Des avonds, toen het werk afgeloopen was, liep Frans met Johanna en Andries in den tuin, maar hij was dezelfde Frans niet meer. De koele woorden, waarmede de baron hem voor goed van de studeerkamer en naar het koetshuis had verbannen, hadden hem tot diep in het hart getroffen; zij hadden zijn mond den blijden glimlach, zijn oog den vroolijken gloed, en hem zelf zijn eerlijken naam ontnomen. Wat was hij verdrietig en wat voelde hij zich ongelukkig. Met gebogen hoofd en een traan in het oog liep hij tusschen de beide anderen in. Ja, hij had het wel gemerkt, hoe Geertje en Antje en Rika zacht met elkander gefluisterd hadden, toen hij 's middags in de keuken kwam, en hoe kortaf en zuinig zij met hunne woorden tegen hem geweest waren, en zeker had het wel pijn gedaan, maar toch was dat de grootste oorzaak niet van zijn diepe smart; hij wist immers, dat zijn geweten zuiver was en dat hij zich niets
| |
| |
te verwijten had? Ook niet, dat Gerrit, als hij hem tegen kwam, hem valsch lachend aankeek en hem voor dief uitschold. Neen, ook daar zou hij zich wel overheen kunnen zetten, want Gerrit wist immers zelf te goed, dat hij loog en dat zijn beschuldigingen valsch waren? Maar dat het juist de baron moest zijn, die hem voor slecht hield, de baron, dien hij zoo innig lief had en voor wien hij zelfs zijn leven zou willen opofferen, van wien een enkel vriendelijk woord zijn hart al van blijdschap deed kloppen, ach, dat maakte hem zoo ongelukkig. Hij had nog liever, dat de geheele wereld hem voor schuldig hield, als de baron het maar niet geloofde!

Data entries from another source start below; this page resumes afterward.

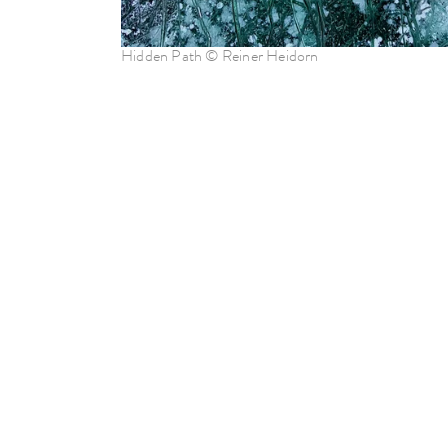
Hidden Path © Reiner Heidorn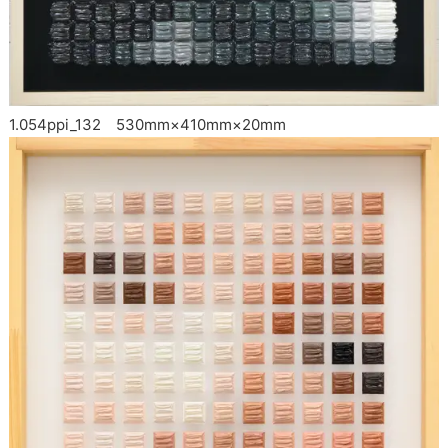
1.054ppi_132 530mm×410mm×20mm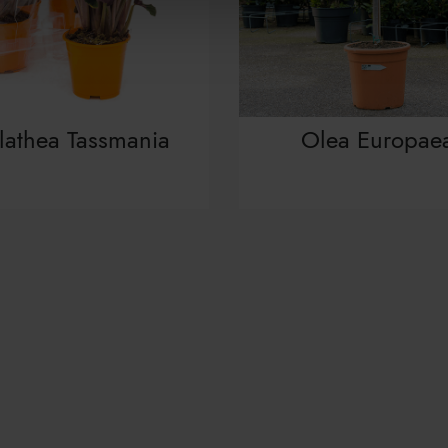
lathea Tassmania
Olea Europae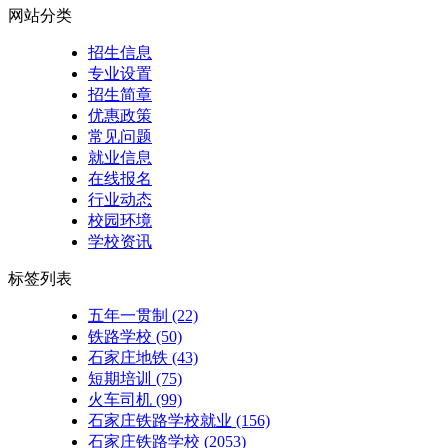
网站分类
招生信息
专业设置
招生简章
优惠政策
常见问题
就业信息
在线报名
行业动态
校园环境
学校资讯
标签列表
五年一贯制
(22)
铁路学校
(50)
石家庄地铁
(43)
短期培训
(75)
火车司机
(99)
石家庄铁路学校就业
(156)
石家庄铁路学校
(2053)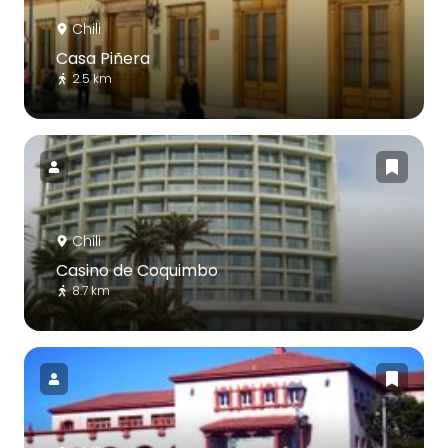
Chili
Casa Piñera
2.5 km
Chili
Casino de Coquimbo
8.7 km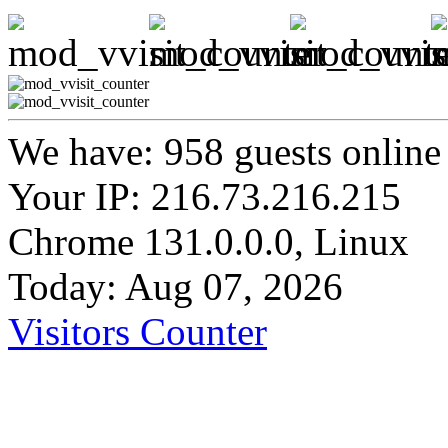
We have: 958 guests online
Your IP: 216.73.216.215
Chrome 131.0.0.0, Linux
Today: Aug 07, 2026
Visitors Counter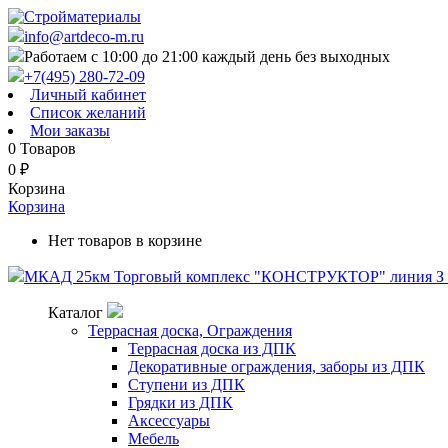
info@artdeco-m.ru
Работаем с 10:00 до 21:00 каждый день без выходных
+7(495) 280-72-09
Личный кабинет
Список желаний
Мои заказы
0
Товаров
0
₽
Корзина
Корзина
Нет товаров в корзине
МКАД 25км Торговый комплекс "КОНСТРУКТОР" линия З п
Каталог
Террасная доска, Ограждения
Террасная доска из ДПК
Декоративные ограждения, заборы из ДПК
Ступени из ДПК
Грядки из ДПК
Аксессуары
Мебель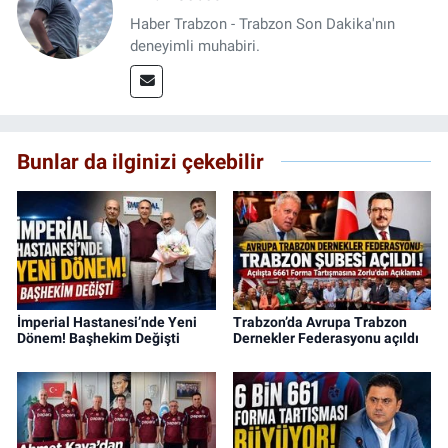
Haber Trabzon - Trabzon Son Dakika'nın
deneyimli muhabiri.
Bunlar da ilginizi çekebilir
İmperial Hastanesi’nde Yeni
Trabzon’da Avrupa Trabzon
Dönem! Başhekim Değişti
Dernekler Federasyonu açıldı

En Johanna was ook bedroefd. Zij trok zich het lot van haar lieven Frans zeer aan. O, als zij aan dien Gerrit dacht, dan zou ze hem wel zoolang met een stok willen slaan, tot hij op zijne knieën zijn schuld bekende.
‘Kom, kom, Frans,’ zei Andries, ‘je moet het hoofd niet zoo diep laten zakken. Ik wil volstrekt niet tegenspreken, dat het heel treurig voor je is, maar je moet niet vergeten, dat het maar tijdelijk is.’
‘Tijdelijk?’ zei Frans somber, ‘mijn goeden naam ben ik voor altoos kwijt, en de liefde van den baron ook. Nu zal hij me nooit meer vertrouwen.’
‘Daar geloof ik niets van, Frans. De baron zal spoedig genoeg merken, dat hij den verkeerde gestraft heeft.’
‘Dat zal hij nooit merken, Andries, er zijn immers geen bewijzen van mijn onschuld.’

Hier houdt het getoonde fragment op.